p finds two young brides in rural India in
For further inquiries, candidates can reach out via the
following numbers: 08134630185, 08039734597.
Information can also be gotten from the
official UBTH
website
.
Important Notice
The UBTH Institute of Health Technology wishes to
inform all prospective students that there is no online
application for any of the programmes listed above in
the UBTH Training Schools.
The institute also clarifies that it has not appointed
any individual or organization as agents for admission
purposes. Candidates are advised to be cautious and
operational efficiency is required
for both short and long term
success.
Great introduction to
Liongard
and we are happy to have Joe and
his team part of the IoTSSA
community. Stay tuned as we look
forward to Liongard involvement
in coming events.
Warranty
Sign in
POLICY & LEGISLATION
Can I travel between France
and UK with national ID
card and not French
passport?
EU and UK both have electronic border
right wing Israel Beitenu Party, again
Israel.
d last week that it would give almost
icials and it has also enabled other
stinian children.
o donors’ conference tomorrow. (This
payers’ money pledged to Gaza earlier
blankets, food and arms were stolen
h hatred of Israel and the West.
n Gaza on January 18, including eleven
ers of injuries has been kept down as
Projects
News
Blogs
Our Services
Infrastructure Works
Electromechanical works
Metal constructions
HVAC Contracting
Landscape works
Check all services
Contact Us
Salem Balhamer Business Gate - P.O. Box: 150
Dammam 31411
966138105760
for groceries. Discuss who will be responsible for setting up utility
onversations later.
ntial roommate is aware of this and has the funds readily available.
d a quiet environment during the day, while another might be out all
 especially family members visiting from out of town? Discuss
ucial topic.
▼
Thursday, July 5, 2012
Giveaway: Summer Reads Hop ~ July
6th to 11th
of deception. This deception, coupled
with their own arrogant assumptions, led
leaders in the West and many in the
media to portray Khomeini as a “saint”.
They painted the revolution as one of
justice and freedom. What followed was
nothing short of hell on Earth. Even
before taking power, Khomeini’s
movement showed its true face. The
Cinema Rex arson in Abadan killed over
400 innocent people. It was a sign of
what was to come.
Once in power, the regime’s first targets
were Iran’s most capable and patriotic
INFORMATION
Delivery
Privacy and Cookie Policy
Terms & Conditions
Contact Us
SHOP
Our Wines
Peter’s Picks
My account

==*==

The lines needed are those in the data above that hold the string "Khomeini"; copy each of them.

Answer section.
media to portray Khomeini as a “saint”.
before taking power, Khomeini’s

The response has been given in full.